El Segundo-based Aerojet Rocketdyne has completed the propulsion hardware for NASA’s Space Launch System rocket and Orion spacecraft.
The hardware will be used in NASA’s Artemis II mission, the second of nine planned launches in NASA’s lunar exploration program.
Artemis II is expected to launch in August 2023. It will be the first crewed spacecraft to fly around the moon and the first mission since 1972 where a crewed spacecraft will leave low Earth orbit.
“These are very exciting times for both NASA and the nation,” Eileen Drake, president and chief executive of Aerojet Rocketdyne, said in a statement. “The United States is sending humans beyond low Earth orbit for the first time in nearly 50 years, and we are traveling even farther with Artemis than we did with Apollo.”
According to the July 20 announcement, Aerojet Rocketdyne assembled and tested four RS-25 engines and an RL10 engine to be used on the mission.
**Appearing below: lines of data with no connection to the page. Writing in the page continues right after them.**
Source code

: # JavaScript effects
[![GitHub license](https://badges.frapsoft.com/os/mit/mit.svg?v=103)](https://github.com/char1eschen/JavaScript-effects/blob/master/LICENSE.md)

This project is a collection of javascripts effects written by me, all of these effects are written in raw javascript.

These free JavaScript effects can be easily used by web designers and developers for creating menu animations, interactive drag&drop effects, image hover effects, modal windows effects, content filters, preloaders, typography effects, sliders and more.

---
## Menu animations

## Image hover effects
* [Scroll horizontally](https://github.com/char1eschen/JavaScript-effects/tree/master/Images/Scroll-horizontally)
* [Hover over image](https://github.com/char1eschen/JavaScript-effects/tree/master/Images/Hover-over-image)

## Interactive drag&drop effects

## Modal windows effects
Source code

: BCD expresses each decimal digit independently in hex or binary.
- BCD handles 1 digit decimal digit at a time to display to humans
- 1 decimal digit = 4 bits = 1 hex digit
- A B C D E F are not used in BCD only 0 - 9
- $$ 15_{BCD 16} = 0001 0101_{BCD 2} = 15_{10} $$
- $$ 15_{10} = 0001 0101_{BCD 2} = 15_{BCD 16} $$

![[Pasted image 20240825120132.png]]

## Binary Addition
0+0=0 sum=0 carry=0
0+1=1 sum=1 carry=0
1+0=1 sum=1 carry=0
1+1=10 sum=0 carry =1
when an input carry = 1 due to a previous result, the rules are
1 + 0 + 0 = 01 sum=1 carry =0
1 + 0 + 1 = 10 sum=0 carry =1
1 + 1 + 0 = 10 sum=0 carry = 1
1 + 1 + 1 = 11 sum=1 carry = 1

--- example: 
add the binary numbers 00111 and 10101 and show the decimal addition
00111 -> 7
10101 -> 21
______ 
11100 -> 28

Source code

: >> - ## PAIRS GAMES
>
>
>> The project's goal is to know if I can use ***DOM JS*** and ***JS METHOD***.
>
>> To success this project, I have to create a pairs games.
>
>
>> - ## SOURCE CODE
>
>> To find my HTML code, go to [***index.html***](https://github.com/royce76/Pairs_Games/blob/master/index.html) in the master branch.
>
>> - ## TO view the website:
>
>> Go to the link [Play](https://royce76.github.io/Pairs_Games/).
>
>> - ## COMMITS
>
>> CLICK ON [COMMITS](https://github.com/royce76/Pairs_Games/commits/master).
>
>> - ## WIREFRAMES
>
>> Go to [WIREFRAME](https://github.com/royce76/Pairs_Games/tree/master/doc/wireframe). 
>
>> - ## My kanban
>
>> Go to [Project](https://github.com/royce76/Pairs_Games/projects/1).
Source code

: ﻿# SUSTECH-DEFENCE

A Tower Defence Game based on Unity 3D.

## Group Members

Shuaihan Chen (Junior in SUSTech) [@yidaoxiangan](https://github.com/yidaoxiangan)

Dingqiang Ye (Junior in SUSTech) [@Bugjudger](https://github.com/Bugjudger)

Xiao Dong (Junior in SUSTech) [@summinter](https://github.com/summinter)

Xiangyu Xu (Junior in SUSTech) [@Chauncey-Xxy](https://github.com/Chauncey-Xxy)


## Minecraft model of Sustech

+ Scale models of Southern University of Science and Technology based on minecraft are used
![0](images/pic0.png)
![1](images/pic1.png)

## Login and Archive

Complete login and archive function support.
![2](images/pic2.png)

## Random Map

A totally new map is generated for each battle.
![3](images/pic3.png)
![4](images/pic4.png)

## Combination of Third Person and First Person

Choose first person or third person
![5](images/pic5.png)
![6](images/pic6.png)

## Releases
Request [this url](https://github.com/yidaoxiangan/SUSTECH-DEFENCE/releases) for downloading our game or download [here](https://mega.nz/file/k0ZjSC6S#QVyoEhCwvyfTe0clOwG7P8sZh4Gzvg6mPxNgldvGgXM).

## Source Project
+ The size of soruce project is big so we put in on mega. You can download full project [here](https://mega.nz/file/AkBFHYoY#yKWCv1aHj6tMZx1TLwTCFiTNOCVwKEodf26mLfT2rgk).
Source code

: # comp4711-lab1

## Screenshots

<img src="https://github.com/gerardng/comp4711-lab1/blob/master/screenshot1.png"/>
The RS-25 engines are manufactured at the NASA Stennis Space Center in Mississippi while the RL10 is manufactured at Aerojet Rocketdyne’s facility in West Palm Beach.
The RS-25 engines will provide around 2 million pounds of thrust power to the SLS rocket, which NASA said will be the most powerful in the world. The RL10 engine will accelerate the Orion spacecraft to speeds of more than 24,000 miles per hour for the crew to reach the moon.
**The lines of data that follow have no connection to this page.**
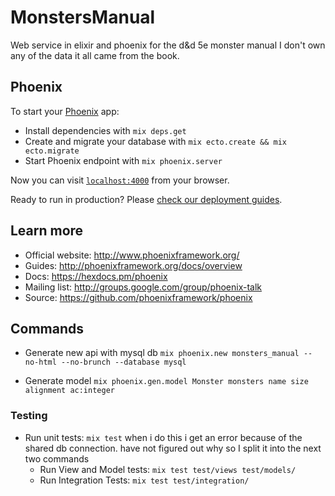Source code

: # MonstersManual

Web service in elixir and phoenix for the d&d 5e monster manual I don't own any of the data it all came from the book. 


## Phoenix 

To start your [Phoenix](http://www.phoenixframework.org/) app:

  * Install dependencies with `mix deps.get`
  * Create and migrate your database with `mix ecto.create && mix ecto.migrate`
  * Start Phoenix endpoint with `mix phoenix.server`

Now you can visit [`localhost:4000`](http://localhost:4000) from your browser.

Ready to run in production? Please [check our deployment guides](http://www.phoenixframework.org/docs/deployment).

## Learn more

  * Official website: http://www.phoenixframework.org/
  * Guides: http://phoenixframework.org/docs/overview
  * Docs: https://hexdocs.pm/phoenix
  * Mailing list: http://groups.google.com/group/phoenix-talk
  * Source: https://github.com/phoenixframework/phoenix


## Commands

  * Generate new api with mysql db ` mix phoenix.new monsters_manual --no-html --no-brunch --database mysql `
  
 * Generate model ` mix phoenix.gen.model Monster monsters name size alignment ac:integer `
 
### Testing

  * Run unit tests:  ` mix test ` when i do this i get an error because of the shared db connection. have not figured out why so I split it into the next two commands
    * Run View and Model tests: ` mix test test/views test/models/ `
    * Run Integration Tests: ` mix test test/integration/ `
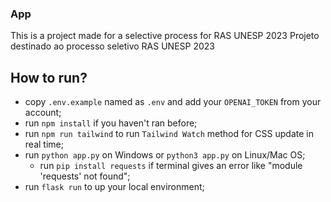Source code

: ### App
This is a project made for a selective process for RAS UNESP 2023
Projeto destinado ao processo seletivo RAS UNESP 2023

## How to run?
- copy `.env.example` named as `.env` and add your `OPENAI_TOKEN` from your account;
- run `npm install` if you haven't ran before;
- run `npm run tailwind` to run `Tailwind Watch` method for CSS update in real time;
- run `python app.py` on Windows or `python3 app.py` on Linux/Mac OS;
    - run `pip install requests` if terminal gives an error like "module 'requests' not found";
- run `flask run` to up your local environment;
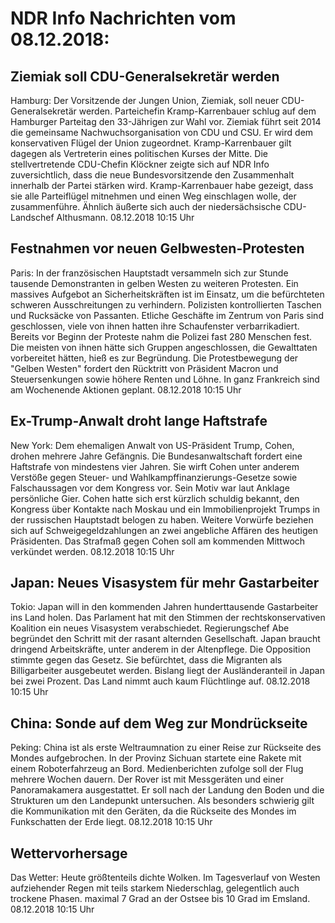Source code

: # NDR Info Nachrichten vom 08.12.2018:


## Ziemiak soll CDU-Generalsekretär werden
Hamburg: Der Vorsitzende der Jungen Union, Ziemiak, soll neuer CDU-Generalsekretär werden. Parteichefin Kramp-Karrenbauer schlug auf dem Hamburger Parteitag den 33-Jährigen zur Wahl vor. Ziemiak führt seit 2014 die gemeinsame Nachwuchsorganisation von CDU und CSU. Er wird dem konservativen Flügel der Union zugeordnet. Kramp-Karrenbauer gilt dagegen als Vertreterin eines politischen Kurses der Mitte. Die stellvertretende CDU-Chefin Klöckner zeigte sich auf NDR Info zuversichtlich, dass die neue Bundesvorsitzende den Zusammenhalt innerhalb der Partei stärken wird. Kramp-Karrenbauer habe gezeigt, dass sie alle Parteiflügel mitnehmen und einen Weg einschlagen wolle, der zusammenführe. Ähnlich äußerte sich auch der niedersächsische CDU-Landschef Althusmann. 08.12.2018 10:15 Uhr 

## Festnahmen vor neuen Gelbwesten-Protesten
Paris: In der französischen Hauptstadt versammeln sich zur Stunde tausende Demonstranten in gelben Westen zu weiteren Protesten. Ein massives Aufgebot an Sicherheitskräften ist im Einsatz, um die befürchteten schweren Ausschreitungen zu verhindern. Polizisten kontrollierten Taschen und Rucksäcke von Passanten. Etliche Geschäfte im Zentrum von Paris sind geschlossen, viele von ihnen hatten ihre Schaufenster verbarrikadiert. Bereits vor Beginn der Proteste nahm die Polizei fast 280 Menschen fest. Die meisten von ihnen hätte sich Gruppen angeschlossen, die Gewalttaten vorbereitet hätten, hieß es zur Begründung. Die Protestbewegung der "Gelben Westen" fordert den Rücktritt von Präsident Macron und Steuersenkungen sowie höhere Renten und Löhne. In ganz Frankreich sind am Wochenende Aktionen geplant. 08.12.2018 10:15 Uhr 

## Ex-Trump-Anwalt droht lange Haftstrafe
New York: 	Dem ehemaligen Anwalt von US-Präsident Trump, Cohen, drohen mehrere Jahre Gefängnis. Die Bundesanwaltschaft fordert eine Haftstrafe von mindestens vier Jahren. Sie wirft Cohen unter anderem Verstöße gegen Steuer- und Wahlkampffinanzierungs-Gesetze sowie Falschaussagen vor dem Kongress vor. Sein Motiv war laut Anklage persönliche Gier. Cohen hatte sich erst kürzlich schuldig bekannt, den Kongress über Kontakte nach Moskau und ein Immobilienprojekt Trumps in der russischen Hauptstadt belogen zu haben. Weitere Vorwürfe beziehen sich auf Schweigegeldzahlungen an zwei angebliche Affären des heutigen Präsidenten. Das Strafmaß gegen Cohen soll am kommenden Mittwoch verkündet werden. 08.12.2018 10:15 Uhr 

## Japan: Neues Visasystem für mehr Gastarbeiter
Tokio:	Japan will in den kommenden Jahren hunderttausende Gastarbeiter ins Land holen. Das Parlament hat mit den Stimmen der rechtskonservativen Koalition ein neues Visasystem verabschiedet. Regierungschef Abe begründet den Schritt mit der rasant alternden Gesellschaft. Japan braucht dringend Arbeitskräfte, unter anderem in der Altenpflege. Die Opposition stimmte gegen das Gesetz. Sie befürchtet, dass die Migranten als Billigarbeiter ausgebeutet werden. Bislang liegt der Ausländeranteil in Japan bei zwei Prozent. Das Land nimmt auch kaum Flüchtlinge auf. 08.12.2018 10:15 Uhr 

## China: Sonde auf dem Weg zur Mondrückseite
Peking: 	China ist als erste Weltraumnation zu einer Reise zur Rückseite des Mondes aufgebrochen. In der Provinz Sichuan startete eine Rakete mit einem Roboterfahrzeug an Bord. Medienberichten zufolge soll der Flug mehrere Wochen dauern. Der Rover ist mit Messgeräten und einer Panoramakamera ausgestattet. Er soll nach der Landung den Boden und die Strukturen um den Landepunkt untersuchen. Als besonders schwierig gilt die Kommunikation mit den Geräten, da die Rückseite des Mondes im Funkschatten der Erde liegt. 08.12.2018 10:15 Uhr 

## Wettervorhersage
Das Wetter: Heute größtenteils dichte Wolken. Im Tagesverlauf von Westen aufziehender Regen mit teils starkem Niederschlag, gelegentlich auch trockene Phasen. maximal 7 Grad an der Ostsee bis 10 Grad im Emsland. 08.12.2018 10:15 Uhr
The engines will be installed onto the SLS’s Interim Cryogenic Propulsion Stage, which is currently being manufactured by Boeing Co. and United Launch Alliance.
NASA has contracted Aerojet Rocketdyne to produce 18 engines for the SLS rocket in a deal that’s worth nearly $3.5 billion and runs through 2029.
“[Artemis II] is a key precursor to landing the first woman and the next man on the moon,” Drake said in a statement. “Aerojet Rocketdyne propulsion systems will play a critical role in making this endeavor a reality.”